-------- Text section --------

From 9c9df2063f61d19fa1755b2906ba6804f88c4e68 Mon Sep 17 00:00:00 2001
From: oobabooga <112222186+oobabooga@users.noreply.github.com>
Date: Sat, 19 Apr 2025 16:38:02 -0700
Subject: [PATCH 4/7] llama.cpp: fix unicode decoding (closes #6856)

---
 modules/llama_cpp_server.py | 4 +++-
 1 file changed, 3 insertions(+), 1 deletion(-)

diff --git a/modules/llama_cpp_server.py b/modules/llama_cpp_server.py
index faf6e20e..9c97e00b 100644
--- a/modules/llama_cpp_server.py
+++ b/modules/llama_cpp_server.py
@@ -152,7 +152,7 @@ class LlamaServer:
             full_text = ""
 
             # Process the streaming response
-            for line in response.iter_lines(decode_unicode=True):
+            for line in response.iter_lines():
                 if shared.stop_everything:
                     break
 
@@ -160,6 +160,8 @@ class LlamaServer:
                     continue
 
                 try:
+                    line = line.decode('utf-8')
+
                     # Check if the line starts with "data: " and remove it
                     if line.startswith('data: '):
                         line = line[6:]  # Remove the "data: " prefix

From b9da5c7e3a34ef1a5ae2e372db7ff2c5299d523a Mon Sep 17 00:00:00 2001
From: oobabooga <112222186+oobabooga@users.noreply.github.com>
Date: Sat, 19 Apr 2025 17:36:04 -0700
Subject: [PATCH 5/7] Use 127.0.0.1 instead of localhost for faster llama.cpp
 on Windows

---
 modules/llama_cpp_server.py | 14 +++++++-------
 1 file changed, 7 insertions(+), 7 deletions(-)

diff --git a/modules/llama_cpp_server.py b/modules/llama_cpp_server.py
index 9c97e00b..ebce987a 100644
--- a/modules/llama_cpp_server.py
+++ b/modules/llama_cpp_server.py
@@ -37,7 +37,7 @@ class LlamaServer:
         if self.bos_token and text.startswith(self.bos_token):
             add_bos_token = False
 
-        url = f"http://localhost:{self.port}/tokenize"
+        url = f"http://127.0.0.1:{self.port}/tokenize"
         payload = {
             "content": text,
             "add_special": add_bos_token,
@@ -48,7 +48,7 @@ class LlamaServer:
         return result.get("tokens", [])
 
     def decode(self, token_ids, **kwargs):
-        url = f"http://localhost:{self.port}/detokenize"
+        url = f"http://127.0.0.1:{self.port}/detokenize"

--------

- _Given exercise A_
Count the lines in the listing below that contain the string "center", and reply with the number only.

-------- Data shown --------

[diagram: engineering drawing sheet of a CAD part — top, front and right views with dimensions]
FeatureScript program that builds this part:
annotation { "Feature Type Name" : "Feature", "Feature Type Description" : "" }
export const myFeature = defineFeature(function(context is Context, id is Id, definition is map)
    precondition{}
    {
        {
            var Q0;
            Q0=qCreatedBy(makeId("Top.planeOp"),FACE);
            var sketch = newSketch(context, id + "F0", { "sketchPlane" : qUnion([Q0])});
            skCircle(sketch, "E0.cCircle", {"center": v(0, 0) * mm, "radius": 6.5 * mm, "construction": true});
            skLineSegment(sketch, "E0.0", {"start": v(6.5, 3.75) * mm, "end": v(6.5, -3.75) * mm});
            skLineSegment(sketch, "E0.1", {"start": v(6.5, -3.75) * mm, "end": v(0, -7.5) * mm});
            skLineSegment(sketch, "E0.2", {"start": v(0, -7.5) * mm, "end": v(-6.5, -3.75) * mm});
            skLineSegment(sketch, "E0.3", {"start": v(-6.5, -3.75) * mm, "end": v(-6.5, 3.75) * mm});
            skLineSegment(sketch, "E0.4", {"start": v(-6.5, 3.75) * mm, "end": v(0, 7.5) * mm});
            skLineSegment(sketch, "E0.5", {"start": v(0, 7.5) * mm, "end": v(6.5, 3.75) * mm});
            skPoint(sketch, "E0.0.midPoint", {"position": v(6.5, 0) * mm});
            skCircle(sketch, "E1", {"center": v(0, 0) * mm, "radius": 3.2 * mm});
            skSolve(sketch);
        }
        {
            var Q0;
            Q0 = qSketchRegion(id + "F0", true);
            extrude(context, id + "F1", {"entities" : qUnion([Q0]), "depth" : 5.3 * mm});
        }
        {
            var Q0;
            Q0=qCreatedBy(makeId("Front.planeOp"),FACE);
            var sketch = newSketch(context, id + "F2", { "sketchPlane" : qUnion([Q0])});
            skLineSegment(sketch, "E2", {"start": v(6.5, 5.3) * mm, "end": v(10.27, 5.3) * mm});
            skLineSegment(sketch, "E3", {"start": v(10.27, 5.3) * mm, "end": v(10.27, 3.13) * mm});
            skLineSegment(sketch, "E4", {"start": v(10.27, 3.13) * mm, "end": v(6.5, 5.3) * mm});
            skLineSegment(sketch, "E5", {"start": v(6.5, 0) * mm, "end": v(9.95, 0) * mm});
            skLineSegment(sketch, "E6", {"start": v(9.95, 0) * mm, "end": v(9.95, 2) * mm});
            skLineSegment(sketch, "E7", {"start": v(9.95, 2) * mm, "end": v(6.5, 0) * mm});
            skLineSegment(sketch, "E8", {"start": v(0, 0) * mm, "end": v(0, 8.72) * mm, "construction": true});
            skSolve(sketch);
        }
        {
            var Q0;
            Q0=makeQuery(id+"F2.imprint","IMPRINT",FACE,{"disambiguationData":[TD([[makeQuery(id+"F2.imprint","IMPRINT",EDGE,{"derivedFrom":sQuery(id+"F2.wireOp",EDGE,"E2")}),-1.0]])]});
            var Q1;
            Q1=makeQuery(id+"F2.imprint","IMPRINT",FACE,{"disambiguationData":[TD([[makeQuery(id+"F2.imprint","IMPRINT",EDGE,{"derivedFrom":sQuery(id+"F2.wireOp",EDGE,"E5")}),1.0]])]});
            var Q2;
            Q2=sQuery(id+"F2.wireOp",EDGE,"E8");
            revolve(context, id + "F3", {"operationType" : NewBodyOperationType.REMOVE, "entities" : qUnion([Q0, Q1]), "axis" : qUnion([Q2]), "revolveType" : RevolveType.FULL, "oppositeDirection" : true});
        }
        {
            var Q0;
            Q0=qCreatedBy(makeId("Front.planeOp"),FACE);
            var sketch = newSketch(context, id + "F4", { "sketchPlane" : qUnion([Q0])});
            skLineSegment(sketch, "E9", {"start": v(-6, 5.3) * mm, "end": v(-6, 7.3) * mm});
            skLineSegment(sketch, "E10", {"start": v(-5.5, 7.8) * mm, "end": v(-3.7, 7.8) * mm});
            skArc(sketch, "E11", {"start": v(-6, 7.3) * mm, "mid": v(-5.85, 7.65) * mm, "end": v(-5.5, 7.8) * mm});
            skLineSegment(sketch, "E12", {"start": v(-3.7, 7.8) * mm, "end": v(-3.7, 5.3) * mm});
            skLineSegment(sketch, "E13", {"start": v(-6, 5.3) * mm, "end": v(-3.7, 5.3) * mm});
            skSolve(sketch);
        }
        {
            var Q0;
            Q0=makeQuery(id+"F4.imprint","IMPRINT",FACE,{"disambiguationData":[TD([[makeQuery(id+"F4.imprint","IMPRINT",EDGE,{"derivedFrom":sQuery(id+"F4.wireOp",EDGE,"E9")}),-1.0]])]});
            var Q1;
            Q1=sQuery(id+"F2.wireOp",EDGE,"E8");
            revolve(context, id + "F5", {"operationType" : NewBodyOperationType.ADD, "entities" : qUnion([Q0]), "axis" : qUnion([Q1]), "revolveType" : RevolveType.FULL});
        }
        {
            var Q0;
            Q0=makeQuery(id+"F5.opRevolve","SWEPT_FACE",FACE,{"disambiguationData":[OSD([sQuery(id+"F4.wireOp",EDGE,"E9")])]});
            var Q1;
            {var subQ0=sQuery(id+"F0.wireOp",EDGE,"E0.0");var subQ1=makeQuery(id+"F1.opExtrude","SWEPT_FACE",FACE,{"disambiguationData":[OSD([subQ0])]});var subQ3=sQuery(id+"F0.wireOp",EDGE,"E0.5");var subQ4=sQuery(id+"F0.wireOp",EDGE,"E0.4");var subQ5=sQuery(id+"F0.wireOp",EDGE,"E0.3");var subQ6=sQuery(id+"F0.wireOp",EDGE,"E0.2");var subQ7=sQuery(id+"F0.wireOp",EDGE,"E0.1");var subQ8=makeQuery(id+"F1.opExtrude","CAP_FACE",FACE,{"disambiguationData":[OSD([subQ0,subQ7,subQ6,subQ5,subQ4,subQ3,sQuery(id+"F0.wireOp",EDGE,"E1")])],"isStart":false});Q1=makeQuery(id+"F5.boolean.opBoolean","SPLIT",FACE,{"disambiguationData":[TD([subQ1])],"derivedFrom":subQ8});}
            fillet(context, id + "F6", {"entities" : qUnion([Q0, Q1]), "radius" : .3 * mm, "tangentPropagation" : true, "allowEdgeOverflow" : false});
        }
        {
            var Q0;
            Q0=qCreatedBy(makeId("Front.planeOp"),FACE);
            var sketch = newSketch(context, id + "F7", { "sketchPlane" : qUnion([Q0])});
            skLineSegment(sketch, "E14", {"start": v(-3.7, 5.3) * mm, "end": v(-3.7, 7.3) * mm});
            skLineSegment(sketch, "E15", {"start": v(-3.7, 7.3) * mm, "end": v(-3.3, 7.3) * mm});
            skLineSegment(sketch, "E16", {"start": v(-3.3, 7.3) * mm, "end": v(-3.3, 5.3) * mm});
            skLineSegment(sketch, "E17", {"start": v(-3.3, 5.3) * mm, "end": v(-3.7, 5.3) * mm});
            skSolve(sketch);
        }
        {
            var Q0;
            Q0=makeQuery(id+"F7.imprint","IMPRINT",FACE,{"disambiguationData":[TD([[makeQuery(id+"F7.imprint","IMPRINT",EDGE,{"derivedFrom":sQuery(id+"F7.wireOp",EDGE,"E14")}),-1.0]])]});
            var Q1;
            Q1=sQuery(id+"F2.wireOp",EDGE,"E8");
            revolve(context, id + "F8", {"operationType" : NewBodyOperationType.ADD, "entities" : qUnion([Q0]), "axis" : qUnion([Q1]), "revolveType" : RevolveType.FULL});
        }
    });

--------

- _Given exercise B_
In the patch above, which host address replaces localhost in the tokenize and detokenize URLs?

- _Finished answer A_
2

- _Finished answer B_
127.0.0.1